* Work item
Go through the entries below and pick out every line with "space".

* Given data
# # # # #

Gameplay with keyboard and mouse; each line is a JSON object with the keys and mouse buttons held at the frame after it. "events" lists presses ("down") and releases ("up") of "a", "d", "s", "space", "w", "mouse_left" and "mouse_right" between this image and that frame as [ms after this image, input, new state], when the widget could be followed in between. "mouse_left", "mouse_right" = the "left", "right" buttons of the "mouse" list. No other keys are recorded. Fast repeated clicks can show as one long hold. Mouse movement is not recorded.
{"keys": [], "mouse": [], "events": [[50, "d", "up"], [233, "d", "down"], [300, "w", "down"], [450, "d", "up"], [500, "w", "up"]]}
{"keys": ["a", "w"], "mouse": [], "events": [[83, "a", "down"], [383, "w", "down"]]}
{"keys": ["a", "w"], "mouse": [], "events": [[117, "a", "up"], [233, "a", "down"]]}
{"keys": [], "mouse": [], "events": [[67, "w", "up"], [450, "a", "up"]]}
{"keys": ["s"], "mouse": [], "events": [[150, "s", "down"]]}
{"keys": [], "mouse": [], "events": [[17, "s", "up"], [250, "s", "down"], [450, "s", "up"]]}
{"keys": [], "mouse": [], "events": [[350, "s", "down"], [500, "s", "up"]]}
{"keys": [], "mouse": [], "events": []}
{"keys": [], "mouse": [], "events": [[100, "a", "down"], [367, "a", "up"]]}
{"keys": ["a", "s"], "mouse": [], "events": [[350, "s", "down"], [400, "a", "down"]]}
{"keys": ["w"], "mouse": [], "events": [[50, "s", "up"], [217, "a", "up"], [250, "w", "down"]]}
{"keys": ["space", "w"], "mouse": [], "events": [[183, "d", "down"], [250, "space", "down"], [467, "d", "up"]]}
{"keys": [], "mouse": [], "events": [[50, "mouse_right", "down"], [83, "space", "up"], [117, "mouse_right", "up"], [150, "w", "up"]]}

# # # # #

* Response area
Gameplay with keyboard and mouse; each line is a JSON object with the keys and mouse buttons held at the frame after it. "events" lists presses ("down") and releases ("up") of "a", "d", "s", "space", "w", "mouse_left" and "mouse_right" between this image and that frame as [ms after this image, input, new state], when the widget could be followed in between. "mouse_left", "mouse_right" = the "left", "right" buttons of the "mouse" list. No other keys are recorded. Fast repeated clicks can show as one long hold. Mouse movement is not recorded.
{"keys": ["space", "w"], "mouse": [], "events": [[183, "d", "down"], [250, "space", "down"], [467, "d", "up"]]}
{"keys": [], "mouse": [], "events": [[50, "mouse_right", "down"], [83, "space", "up"], [117, "mouse_right", "up"], [150, "w", "up"]]}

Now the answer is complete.